§ SOURCE INFORMATION:
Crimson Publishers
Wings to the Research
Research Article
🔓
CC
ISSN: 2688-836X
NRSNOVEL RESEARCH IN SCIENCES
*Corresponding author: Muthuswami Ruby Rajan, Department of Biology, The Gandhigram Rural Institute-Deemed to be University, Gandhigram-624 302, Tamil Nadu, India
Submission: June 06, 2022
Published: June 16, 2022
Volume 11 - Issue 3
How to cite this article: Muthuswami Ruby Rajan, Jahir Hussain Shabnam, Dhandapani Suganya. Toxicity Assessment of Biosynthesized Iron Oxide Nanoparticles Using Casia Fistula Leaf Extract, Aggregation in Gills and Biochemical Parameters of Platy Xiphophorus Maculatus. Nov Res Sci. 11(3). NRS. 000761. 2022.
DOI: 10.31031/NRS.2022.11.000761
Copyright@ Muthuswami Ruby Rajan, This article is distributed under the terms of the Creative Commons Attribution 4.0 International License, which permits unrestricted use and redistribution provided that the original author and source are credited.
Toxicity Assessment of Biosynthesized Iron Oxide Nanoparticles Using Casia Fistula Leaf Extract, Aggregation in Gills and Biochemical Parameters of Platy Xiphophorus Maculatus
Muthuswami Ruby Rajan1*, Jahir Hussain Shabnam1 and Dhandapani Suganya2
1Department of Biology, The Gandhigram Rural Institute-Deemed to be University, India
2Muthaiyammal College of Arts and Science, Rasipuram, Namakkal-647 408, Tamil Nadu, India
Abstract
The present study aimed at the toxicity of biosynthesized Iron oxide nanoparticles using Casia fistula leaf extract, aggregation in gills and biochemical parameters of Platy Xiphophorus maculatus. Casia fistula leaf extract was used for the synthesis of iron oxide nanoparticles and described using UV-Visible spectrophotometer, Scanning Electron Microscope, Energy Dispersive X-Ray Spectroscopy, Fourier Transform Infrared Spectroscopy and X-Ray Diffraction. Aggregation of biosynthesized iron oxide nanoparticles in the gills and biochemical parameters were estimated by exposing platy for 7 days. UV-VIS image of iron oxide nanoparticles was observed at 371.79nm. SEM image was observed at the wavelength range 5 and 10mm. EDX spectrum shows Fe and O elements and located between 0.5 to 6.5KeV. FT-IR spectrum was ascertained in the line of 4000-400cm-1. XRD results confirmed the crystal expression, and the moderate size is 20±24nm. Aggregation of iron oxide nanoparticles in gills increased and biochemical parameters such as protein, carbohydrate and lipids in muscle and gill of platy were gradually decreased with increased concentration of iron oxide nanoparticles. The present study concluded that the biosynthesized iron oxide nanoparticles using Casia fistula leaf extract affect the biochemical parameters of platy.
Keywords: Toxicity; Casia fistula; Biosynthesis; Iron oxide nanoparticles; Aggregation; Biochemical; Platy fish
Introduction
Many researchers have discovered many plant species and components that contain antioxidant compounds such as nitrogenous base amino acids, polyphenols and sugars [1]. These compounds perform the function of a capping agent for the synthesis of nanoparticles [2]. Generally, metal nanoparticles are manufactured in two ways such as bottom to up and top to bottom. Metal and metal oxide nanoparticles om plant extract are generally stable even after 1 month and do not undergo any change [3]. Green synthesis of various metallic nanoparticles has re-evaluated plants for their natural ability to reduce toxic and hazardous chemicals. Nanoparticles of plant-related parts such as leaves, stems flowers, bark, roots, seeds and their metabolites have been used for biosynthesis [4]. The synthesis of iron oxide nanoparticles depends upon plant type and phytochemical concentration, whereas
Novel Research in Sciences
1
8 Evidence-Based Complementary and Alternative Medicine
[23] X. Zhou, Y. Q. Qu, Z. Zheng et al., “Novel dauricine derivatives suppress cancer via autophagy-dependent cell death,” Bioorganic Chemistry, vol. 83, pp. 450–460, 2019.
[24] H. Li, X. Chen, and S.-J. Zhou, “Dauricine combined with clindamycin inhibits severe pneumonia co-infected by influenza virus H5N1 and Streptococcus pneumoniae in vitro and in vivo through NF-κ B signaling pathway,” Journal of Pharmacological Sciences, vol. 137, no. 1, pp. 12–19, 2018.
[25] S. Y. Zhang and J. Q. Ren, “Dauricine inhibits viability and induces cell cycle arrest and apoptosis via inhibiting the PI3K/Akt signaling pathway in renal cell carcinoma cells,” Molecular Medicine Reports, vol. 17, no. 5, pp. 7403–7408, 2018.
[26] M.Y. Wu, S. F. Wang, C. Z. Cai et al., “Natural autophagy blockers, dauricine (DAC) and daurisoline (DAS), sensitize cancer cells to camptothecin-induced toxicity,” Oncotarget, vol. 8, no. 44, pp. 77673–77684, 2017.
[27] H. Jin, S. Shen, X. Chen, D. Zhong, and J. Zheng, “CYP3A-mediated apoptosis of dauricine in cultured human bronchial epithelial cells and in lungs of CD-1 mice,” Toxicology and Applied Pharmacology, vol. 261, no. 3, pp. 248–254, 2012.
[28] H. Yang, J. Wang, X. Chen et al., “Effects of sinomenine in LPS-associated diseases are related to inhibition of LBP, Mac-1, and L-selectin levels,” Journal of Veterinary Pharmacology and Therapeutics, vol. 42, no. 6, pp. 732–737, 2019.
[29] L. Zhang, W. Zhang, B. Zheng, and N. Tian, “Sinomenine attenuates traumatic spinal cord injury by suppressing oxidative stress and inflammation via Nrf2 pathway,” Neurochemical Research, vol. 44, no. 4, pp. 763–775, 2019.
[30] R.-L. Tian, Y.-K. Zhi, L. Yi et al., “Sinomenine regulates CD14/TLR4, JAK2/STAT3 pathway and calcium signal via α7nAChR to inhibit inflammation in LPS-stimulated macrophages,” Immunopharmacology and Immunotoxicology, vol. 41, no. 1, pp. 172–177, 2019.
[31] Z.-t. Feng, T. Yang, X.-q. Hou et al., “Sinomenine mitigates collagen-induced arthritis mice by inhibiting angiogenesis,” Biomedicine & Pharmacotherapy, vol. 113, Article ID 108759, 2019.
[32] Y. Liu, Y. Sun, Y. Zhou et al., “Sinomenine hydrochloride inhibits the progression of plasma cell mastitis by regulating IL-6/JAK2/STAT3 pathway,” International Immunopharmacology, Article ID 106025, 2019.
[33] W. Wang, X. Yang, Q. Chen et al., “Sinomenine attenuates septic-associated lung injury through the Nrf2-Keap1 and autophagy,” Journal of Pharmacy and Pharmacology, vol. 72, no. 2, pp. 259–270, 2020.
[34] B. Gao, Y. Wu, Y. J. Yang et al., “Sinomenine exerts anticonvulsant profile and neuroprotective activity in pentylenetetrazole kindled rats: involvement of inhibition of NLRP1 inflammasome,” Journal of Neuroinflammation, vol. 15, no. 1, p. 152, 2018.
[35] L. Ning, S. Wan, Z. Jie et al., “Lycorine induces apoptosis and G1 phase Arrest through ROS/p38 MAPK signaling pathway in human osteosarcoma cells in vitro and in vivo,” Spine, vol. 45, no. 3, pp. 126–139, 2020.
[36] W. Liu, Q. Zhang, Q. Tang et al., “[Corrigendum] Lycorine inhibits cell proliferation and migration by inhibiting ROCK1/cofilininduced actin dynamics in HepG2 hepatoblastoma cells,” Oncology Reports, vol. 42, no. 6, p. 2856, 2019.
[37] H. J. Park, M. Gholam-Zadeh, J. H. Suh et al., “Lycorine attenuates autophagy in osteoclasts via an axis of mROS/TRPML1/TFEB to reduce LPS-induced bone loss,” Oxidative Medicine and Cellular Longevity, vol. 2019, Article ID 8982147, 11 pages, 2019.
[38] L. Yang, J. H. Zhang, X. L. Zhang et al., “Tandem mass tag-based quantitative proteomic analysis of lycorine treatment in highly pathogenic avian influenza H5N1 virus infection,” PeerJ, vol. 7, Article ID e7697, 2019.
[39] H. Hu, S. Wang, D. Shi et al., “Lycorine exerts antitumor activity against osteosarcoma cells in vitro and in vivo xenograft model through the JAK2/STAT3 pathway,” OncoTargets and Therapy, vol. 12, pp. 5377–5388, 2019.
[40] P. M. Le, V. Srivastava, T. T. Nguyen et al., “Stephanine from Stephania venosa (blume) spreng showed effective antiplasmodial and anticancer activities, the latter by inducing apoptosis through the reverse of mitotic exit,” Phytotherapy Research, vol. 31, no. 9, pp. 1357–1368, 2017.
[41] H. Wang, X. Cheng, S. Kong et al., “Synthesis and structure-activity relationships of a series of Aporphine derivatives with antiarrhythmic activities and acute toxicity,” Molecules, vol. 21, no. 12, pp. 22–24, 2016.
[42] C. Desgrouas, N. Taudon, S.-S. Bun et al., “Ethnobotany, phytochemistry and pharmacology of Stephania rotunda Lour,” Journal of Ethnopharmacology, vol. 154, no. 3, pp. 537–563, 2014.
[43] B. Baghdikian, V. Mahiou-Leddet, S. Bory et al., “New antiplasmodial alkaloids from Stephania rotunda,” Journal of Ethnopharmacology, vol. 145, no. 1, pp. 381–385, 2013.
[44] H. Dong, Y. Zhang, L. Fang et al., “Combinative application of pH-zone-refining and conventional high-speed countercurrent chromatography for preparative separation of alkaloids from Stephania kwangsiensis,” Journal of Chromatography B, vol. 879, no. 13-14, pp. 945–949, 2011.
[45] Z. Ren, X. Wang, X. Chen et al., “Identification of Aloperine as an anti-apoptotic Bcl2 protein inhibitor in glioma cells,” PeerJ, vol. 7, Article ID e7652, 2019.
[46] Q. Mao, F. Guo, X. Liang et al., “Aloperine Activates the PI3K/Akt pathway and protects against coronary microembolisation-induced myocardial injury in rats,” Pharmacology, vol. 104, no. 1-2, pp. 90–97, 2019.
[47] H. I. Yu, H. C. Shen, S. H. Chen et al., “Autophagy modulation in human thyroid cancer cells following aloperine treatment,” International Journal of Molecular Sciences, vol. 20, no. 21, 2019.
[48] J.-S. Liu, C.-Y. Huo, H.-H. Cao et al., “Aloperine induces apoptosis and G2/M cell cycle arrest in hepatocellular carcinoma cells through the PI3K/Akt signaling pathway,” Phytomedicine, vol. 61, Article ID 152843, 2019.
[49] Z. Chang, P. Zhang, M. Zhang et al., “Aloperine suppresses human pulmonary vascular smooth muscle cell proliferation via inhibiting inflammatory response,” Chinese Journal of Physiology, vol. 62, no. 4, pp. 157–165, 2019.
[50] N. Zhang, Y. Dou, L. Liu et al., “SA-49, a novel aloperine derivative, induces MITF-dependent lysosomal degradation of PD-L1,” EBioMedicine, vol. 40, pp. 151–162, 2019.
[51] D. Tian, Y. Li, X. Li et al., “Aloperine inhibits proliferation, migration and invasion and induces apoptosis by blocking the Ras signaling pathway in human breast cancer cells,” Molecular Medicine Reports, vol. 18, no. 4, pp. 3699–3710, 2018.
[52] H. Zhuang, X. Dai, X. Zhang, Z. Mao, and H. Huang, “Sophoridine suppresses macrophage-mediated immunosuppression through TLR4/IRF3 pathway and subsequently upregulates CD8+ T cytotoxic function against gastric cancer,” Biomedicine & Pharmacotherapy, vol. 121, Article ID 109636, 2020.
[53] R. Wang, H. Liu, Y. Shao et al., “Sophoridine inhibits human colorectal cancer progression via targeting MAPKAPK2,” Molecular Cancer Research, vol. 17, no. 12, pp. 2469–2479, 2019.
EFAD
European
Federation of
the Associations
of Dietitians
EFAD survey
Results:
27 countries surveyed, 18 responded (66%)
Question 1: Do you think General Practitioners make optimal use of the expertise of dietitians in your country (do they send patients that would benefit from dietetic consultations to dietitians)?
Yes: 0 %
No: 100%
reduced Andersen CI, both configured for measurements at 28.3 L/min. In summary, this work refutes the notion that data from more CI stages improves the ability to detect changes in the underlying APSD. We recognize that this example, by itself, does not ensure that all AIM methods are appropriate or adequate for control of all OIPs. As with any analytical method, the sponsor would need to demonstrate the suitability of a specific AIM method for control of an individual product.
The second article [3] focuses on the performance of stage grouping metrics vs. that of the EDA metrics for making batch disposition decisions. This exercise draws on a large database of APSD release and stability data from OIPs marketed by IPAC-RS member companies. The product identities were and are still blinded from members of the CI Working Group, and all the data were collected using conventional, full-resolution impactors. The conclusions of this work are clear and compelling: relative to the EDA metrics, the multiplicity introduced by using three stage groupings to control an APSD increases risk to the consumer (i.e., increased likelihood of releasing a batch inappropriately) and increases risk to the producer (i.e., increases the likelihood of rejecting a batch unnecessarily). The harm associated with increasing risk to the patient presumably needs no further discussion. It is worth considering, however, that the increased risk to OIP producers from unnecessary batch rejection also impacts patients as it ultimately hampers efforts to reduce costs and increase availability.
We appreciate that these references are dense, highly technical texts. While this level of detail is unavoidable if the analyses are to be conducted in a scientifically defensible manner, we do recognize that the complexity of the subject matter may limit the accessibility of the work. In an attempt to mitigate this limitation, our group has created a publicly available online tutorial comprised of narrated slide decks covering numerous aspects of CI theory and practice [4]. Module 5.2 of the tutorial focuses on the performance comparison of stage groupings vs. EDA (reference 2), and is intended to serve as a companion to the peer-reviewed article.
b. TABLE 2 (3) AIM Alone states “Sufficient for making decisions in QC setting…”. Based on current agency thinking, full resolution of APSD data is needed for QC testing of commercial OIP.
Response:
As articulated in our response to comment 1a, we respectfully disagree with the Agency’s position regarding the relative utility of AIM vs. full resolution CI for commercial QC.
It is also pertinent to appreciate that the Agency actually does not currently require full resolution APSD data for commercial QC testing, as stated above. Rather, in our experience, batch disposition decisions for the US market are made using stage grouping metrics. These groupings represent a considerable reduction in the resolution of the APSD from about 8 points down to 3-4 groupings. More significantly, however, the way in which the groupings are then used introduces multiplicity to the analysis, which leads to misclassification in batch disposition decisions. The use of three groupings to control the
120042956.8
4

§ TASK OBJECTIVE: Referring to the material above, set down exactly the lines between the line with "Keywords: Toxicity; Casia" and the line with "[26] M.Y. Wu, S.", inclusive, and no other lines.

§ RESPONSE BOX:
Keywords: Toxicity; Casia fistula; Biosynthesis; Iron oxide nanoparticles; Aggregation; Biochemical; Platy fish
Introduction
Many researchers have discovered many plant species and components that contain antioxidant compounds such as nitrogenous base amino acids, polyphenols and sugars [1]. These compounds perform the function of a capping agent for the synthesis of nanoparticles [2]. Generally, metal nanoparticles are manufactured in two ways such as bottom to up and top to bottom. Metal and metal oxide nanoparticles om plant extract are generally stable even after 1 month and do not undergo any change [3]. Green synthesis of various metallic nanoparticles has re-evaluated plants for their natural ability to reduce toxic and hazardous chemicals. Nanoparticles of plant-related parts such as leaves, stems flowers, bark, roots, seeds and their metabolites have been used for biosynthesis [4]. The synthesis of iron oxide nanoparticles depends upon plant type and phytochemical concentration, whereas
Novel Research in Sciences
1
8 Evidence-Based Complementary and Alternative Medicine
[23] X. Zhou, Y. Q. Qu, Z. Zheng et al., “Novel dauricine derivatives suppress cancer via autophagy-dependent cell death,” Bioorganic Chemistry, vol. 83, pp. 450–460, 2019.
[24] H. Li, X. Chen, and S.-J. Zhou, “Dauricine combined with clindamycin inhibits severe pneumonia co-infected by influenza virus H5N1 and Streptococcus pneumoniae in vitro and in vivo through NF-κ B signaling pathway,” Journal of Pharmacological Sciences, vol. 137, no. 1, pp. 12–19, 2018.
[25] S. Y. Zhang and J. Q. Ren, “Dauricine inhibits viability and induces cell cycle arrest and apoptosis via inhibiting the PI3K/Akt signaling pathway in renal cell carcinoma cells,” Molecular Medicine Reports, vol. 17, no. 5, pp. 7403–7408, 2018.
[26] M.Y. Wu, S. F. Wang, C. Z. Cai et al., “Natural autophagy blockers, dauricine (DAC) and daurisoline (DAS), sensitize cancer cells to camptothecin-induced toxicity,” Oncotarget, vol. 8, no. 44, pp. 77673–77684, 2017.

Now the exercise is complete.